Ada Metro SWAT first on the ground in DiMaggio manhunt

BOISE -- The first SWAT team to look for James DiMaggio and 16-year-old Hannah Anderson deep in the Idaho wilderness were members of the Ada Metro SWAT team. Our local law enforcement were on the ground before the FBI arrived, and their efforts proved to be invaluable.

Ada Metro SWAT began to mobilize Friday morning, shortly after DiMaggio's car was found at Morehead Lake. Ada County Sheriff Gary Raney got on a conference call with numerous agencies, from Valley County to Homeland Security and the FBI. The agencies began to make a plan to find Hannah and bring her home. That plan involved 20 members of Ada Metro SWAT.

I'd be lying if I said I wasn't nervous. Everybody's going to have some sort of nerves. But we train for stuff like this, said Jeremy Byington, member of Ada Metro SWAT.

The Ada Metro SWAT team was transported by Blackhawk helicopters from Gowen Field into the area of Pistol Creek Ranch Friday afternoon. Byington says the helicopters took a route that wouldn't let DiMaggio know they were moving in.

We were some of the very first tactical officers in the Pistol Creek area clearing from the north to the south, trying to close that gap on DiMaggio, said Sgt. Patrick Calley, member of Ada Metro SWAT. I was very concerned about coming across DiMaggio and to learn that maybe he found another hiker and used them as capture and leverage.

Pistol Creek Ranch is located about 30 miles from where DiMaggio's car was found hidden at Morehead Lake. It is downstream from where the horseback riders spotted DiMaggio and Hannah on Wednesday. Calley says it was a logical location for the pair to head to next and why Ada Metro SWAT focused their efforts in that area.

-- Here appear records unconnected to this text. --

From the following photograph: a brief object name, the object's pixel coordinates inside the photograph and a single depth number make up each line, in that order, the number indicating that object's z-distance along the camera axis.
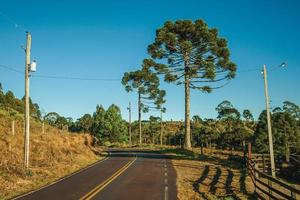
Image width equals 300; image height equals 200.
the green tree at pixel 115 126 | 90.81
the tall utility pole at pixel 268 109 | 27.15
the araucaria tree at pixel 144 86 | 67.02
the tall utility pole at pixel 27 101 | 24.30
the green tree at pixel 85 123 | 128.27
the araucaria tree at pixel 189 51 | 43.84
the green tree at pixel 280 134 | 60.44
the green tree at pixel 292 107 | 67.19
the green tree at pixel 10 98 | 79.76
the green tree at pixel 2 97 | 75.89
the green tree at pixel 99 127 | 90.50
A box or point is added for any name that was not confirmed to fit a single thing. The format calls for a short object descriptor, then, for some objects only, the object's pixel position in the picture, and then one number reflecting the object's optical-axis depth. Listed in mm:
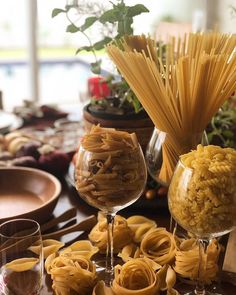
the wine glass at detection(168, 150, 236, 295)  603
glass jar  757
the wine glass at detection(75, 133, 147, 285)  677
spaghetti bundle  689
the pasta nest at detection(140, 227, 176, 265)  753
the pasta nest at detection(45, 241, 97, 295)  650
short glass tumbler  645
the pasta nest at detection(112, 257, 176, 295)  643
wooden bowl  908
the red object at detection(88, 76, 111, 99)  1042
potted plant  871
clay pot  922
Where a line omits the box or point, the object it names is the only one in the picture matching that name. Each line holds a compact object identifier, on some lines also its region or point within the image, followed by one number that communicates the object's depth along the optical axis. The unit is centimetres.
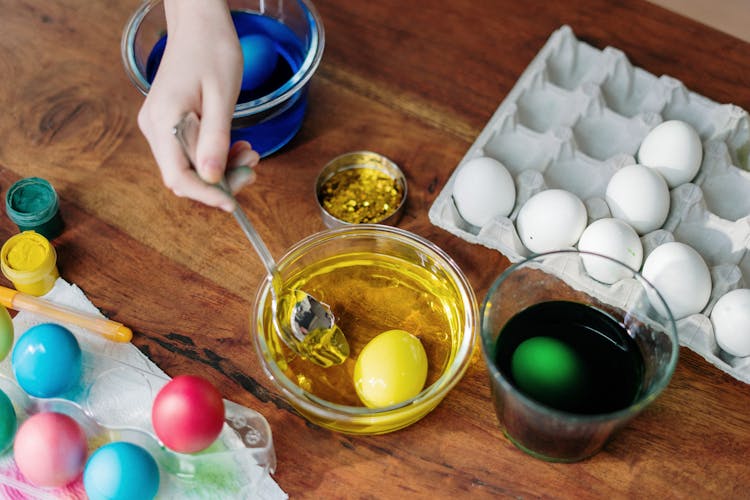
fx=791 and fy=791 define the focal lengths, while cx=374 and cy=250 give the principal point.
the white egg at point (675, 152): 111
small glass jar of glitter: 114
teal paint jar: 110
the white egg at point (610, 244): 100
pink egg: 90
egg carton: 109
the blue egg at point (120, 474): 88
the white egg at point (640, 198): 107
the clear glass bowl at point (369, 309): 96
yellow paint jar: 106
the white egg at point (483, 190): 109
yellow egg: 96
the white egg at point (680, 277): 101
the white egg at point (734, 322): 98
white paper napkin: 94
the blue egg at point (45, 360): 96
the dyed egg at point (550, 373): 90
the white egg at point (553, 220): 105
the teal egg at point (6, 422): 93
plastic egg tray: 94
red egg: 90
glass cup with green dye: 89
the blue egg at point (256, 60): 115
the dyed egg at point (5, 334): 99
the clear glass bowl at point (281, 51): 111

Once they found his car they figured he was headed in that direction maybe to acquire some other means of transportation, whether it be a raft to float down the river or possibly hijack an airplane that's at the airstrip at Pistol Creek Ranch, said Byington.

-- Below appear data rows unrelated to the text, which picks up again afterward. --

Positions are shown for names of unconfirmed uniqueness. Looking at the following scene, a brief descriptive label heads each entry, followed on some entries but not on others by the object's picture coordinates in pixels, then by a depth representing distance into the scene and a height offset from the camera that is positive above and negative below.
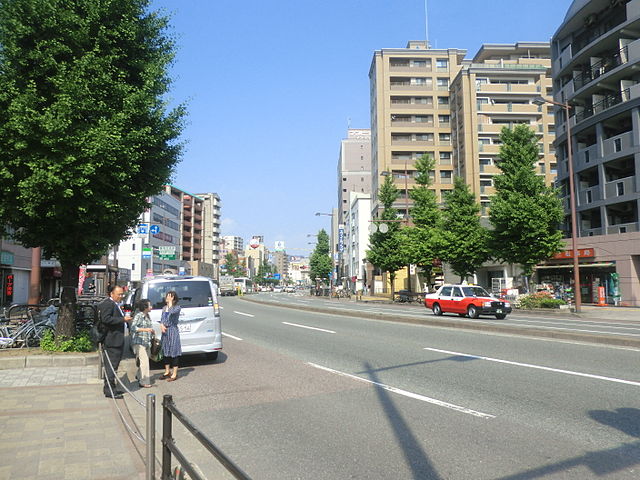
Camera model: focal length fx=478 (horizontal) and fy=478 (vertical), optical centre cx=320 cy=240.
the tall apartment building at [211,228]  114.75 +11.68
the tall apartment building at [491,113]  60.41 +20.39
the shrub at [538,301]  27.19 -1.68
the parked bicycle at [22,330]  11.27 -1.28
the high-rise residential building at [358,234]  80.12 +7.07
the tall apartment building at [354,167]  112.12 +25.36
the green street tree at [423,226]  41.22 +4.29
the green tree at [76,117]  9.09 +3.19
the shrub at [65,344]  10.38 -1.47
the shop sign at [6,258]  26.91 +1.10
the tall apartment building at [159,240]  73.38 +6.40
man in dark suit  7.60 -0.87
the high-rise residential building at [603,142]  30.80 +9.06
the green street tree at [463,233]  37.31 +3.08
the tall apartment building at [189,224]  101.12 +11.09
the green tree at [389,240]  44.41 +3.16
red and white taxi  22.42 -1.45
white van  9.55 -0.64
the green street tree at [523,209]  29.28 +3.94
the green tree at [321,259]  95.62 +3.04
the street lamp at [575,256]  25.84 +0.85
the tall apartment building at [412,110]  65.00 +22.41
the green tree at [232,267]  128.00 +2.18
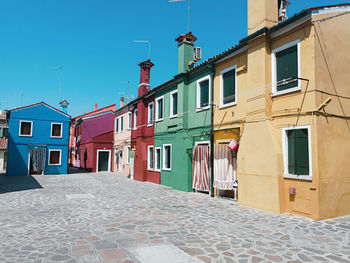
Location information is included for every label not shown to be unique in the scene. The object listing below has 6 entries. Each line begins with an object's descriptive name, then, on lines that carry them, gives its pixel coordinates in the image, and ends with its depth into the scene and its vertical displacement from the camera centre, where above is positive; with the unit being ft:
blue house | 73.82 +3.40
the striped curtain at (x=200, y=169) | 39.81 -2.16
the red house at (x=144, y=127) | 59.82 +6.18
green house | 42.17 +6.45
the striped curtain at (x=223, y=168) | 35.06 -1.78
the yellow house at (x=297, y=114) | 25.16 +4.29
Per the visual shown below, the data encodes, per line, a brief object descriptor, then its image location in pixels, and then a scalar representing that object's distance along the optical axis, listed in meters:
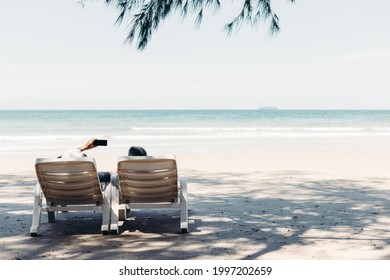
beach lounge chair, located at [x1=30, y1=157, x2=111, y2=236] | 5.11
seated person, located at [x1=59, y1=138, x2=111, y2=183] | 5.37
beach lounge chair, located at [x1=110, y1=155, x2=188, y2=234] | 5.23
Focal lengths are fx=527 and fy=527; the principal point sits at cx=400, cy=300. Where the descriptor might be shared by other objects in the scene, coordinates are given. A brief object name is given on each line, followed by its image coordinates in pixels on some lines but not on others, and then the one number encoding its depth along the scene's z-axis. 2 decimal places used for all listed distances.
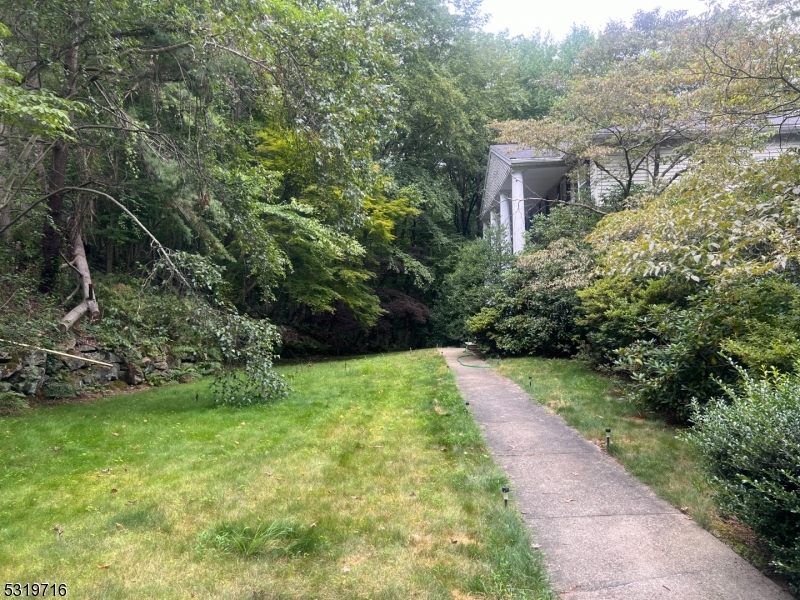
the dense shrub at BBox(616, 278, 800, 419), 5.18
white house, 13.85
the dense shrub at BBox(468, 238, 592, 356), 12.21
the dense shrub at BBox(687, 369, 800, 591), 2.63
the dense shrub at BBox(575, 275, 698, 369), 7.97
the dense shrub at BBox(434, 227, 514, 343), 16.22
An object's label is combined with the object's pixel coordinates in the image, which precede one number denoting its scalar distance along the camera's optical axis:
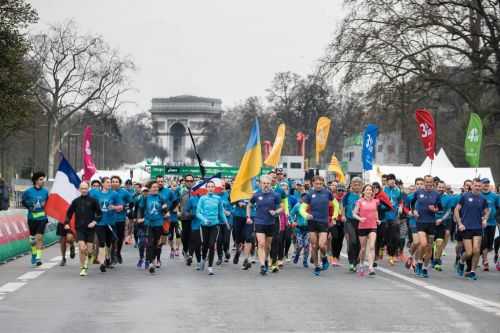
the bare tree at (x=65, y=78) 76.25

The local SWAT team began to secure the area and to look for DiMaggio and Hannah. They checked cabins, trailheads and river banks, covering the the never-ending wilderness inch-by-inch, not knowing where DiMaggio and Hannah would turn up.

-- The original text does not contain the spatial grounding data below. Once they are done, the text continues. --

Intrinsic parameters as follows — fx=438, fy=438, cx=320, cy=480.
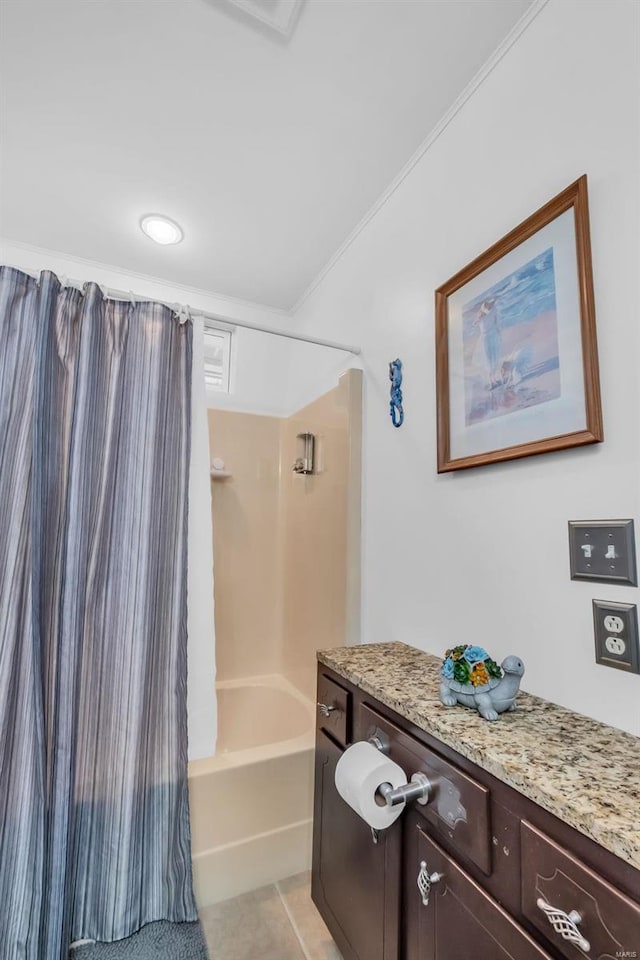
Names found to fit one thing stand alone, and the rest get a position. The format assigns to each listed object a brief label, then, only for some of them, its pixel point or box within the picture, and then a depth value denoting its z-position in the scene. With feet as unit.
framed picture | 3.22
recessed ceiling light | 6.45
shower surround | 5.01
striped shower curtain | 3.95
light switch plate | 2.84
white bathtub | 4.86
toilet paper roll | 2.98
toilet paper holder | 2.89
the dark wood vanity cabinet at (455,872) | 1.89
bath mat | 4.15
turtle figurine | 2.90
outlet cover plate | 2.77
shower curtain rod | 4.77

It's like finding a needle in a haystack in a pile of haystacks up there, said Sgt. Pat Schneider, Ada Metro SWAT Team Leader.

The daunting mission lasted roughly 24 hours until the FBI relieved the local team. The 20 members were on their way back to Cascade when they got word DiMaggio had been found and Hannah was safe.

The number one goal on everybody's mind was Hannah's safety, said Calley.

It was an amazing thing to be a part of all for that common goal of helping Hannah, said Schneider.

There were no local SWAT members who were part of the confrontation with DiMaggio before he was shot and killed in the area of Morehead Lake. Schneider says that team was made up of agents from the FBI.

Ada Metro SWAT has 30 members. They are officers from the Meridian and Garden City Police Departments, the Ada County Sheriff's Office, and Ada County Paramedics.